The Vespa line of scooters is one of the most popular personal transportation devices to ever hit the market. The history of Vespa scooters is one that is as unlikely as it is fascinating. The Vespa line started out as a single scooter model in 1946. The brand was created then and is still manufactured by Piaggio & Co. S.P.A. Of Pontedera, Italy. It has quickly become the most widely recognized and popular scooter brand in all of Europe and the fourth largest selling scooter brand in the world in total units sales. Today Vespa is a freestanding brand plate and is one of seven family companies owned and operated by the Piaggio Corporation. So how did one humble scooter model, designed for the working class housewife and teenage turn into the best known two wheeled vehicle name in the world?
Following WWII The economy of Italy was in as bad a shape as the infrastructure of the country. The Piaggio Company, which had been previously one of the largest companies in the countries aviation industry. The restriction placed n the country by the cease fire with the allies to limit military activities greatly reduced the nation’s ability to produce aircraft. This along with the completely destruction of the company’s primary manufacturing plant due to bombings led the ownership to reevaluate their business model.
The companies president Enrico Piaggio, the oldest son of the original founder, Rinaldo Piaggio, decided that he could best help his company, his family and his nation by moving the firm into a position to address a dire need Italy was facing, low cost, reliable and modern transportation. This was going to be vital to the rebuilding of the nation. He decided that due to the horrible state of Italy’s roads and the large number of people who would be needing a way to get around, the best option would be a 2 wheel vehicle similar to a motorcycle but with a more practical design and easier to ride.
Piaggio actually borrowed the original concept for the Vespa from the Cushman Company of Nebraska, USA. The Unibody construction was a perfect match for the vehicle that he envisioned. The Cushman Scooter had been brought into the country as field transportation for the United States Marine Corp by Washington and was very common place to see after the war. Piaggio was inspired by the sweeping front, the flat foot board and the large chair style seat.

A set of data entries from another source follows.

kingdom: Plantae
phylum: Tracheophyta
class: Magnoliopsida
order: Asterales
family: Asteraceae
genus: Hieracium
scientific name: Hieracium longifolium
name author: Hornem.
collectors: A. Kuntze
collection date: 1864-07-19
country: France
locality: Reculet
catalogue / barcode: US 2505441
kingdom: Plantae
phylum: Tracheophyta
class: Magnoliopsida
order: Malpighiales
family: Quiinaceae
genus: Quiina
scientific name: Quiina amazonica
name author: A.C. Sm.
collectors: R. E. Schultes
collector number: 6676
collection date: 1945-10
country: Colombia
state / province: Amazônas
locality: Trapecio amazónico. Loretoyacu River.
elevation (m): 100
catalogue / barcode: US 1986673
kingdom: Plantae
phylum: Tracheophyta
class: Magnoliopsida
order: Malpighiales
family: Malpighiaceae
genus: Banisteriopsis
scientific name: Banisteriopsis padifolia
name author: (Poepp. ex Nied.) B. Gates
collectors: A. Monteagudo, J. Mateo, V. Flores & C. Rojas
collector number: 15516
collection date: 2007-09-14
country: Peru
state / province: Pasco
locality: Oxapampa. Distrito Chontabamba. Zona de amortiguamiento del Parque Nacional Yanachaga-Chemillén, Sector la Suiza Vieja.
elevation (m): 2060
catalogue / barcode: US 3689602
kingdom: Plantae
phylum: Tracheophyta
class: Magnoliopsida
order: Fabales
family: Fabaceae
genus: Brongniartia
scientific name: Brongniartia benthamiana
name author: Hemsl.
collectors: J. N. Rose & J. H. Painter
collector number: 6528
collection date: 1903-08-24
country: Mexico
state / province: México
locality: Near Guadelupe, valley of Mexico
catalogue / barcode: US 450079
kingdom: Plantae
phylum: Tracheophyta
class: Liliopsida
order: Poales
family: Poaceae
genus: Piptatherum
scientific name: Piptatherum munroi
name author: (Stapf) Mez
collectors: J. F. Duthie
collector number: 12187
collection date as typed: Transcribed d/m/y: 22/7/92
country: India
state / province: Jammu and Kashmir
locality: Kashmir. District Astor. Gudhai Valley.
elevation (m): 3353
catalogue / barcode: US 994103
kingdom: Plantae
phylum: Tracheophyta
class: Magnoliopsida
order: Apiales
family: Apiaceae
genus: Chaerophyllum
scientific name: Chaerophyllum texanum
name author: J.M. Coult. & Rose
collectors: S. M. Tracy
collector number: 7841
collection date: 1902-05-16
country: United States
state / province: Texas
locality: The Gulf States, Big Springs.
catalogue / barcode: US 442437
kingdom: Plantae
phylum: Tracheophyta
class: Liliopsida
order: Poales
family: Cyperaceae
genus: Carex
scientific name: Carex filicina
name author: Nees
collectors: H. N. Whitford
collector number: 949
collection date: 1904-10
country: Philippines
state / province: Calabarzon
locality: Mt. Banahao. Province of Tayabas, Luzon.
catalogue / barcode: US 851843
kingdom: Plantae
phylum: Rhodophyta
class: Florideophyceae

His concept made a few changes such as moving the headlamp up above the cowling and enclosing the engine inside of a dust shield to keep it out of view.
The original Vespa was a huge success right from the start, despite the fact that everyone thought Piaggio was crazy for building them. Soon cities all over Italy seemed to be overrun with the brightly colored pressed metal scooters. They were economical and easy to ride and they made getting around for the daily chores more efficient. With the roads still in a sorry state, the 2 wheel design was able to go places that a car could not and they were able to be parked in alleyways and enclaves.
Within a few short years the Vespa was everywhere. The single model grew into a wide variety of formats some geared to working men, some to housewives and some to college students. By the late 1960’s, the Vespa had become a major export for Italy and the unique and fun little scooters were starting to show up in more European and Asian countries. By 1970 it was estimated that one out of every four households in Italy owned a Vespa, over 40% of the population of Paris had one, they were the largest selling form of transportation in Bangkok, and more than 1/3 of the college age people of London either owned a Vespa themselves or regularly used one owned by a friend.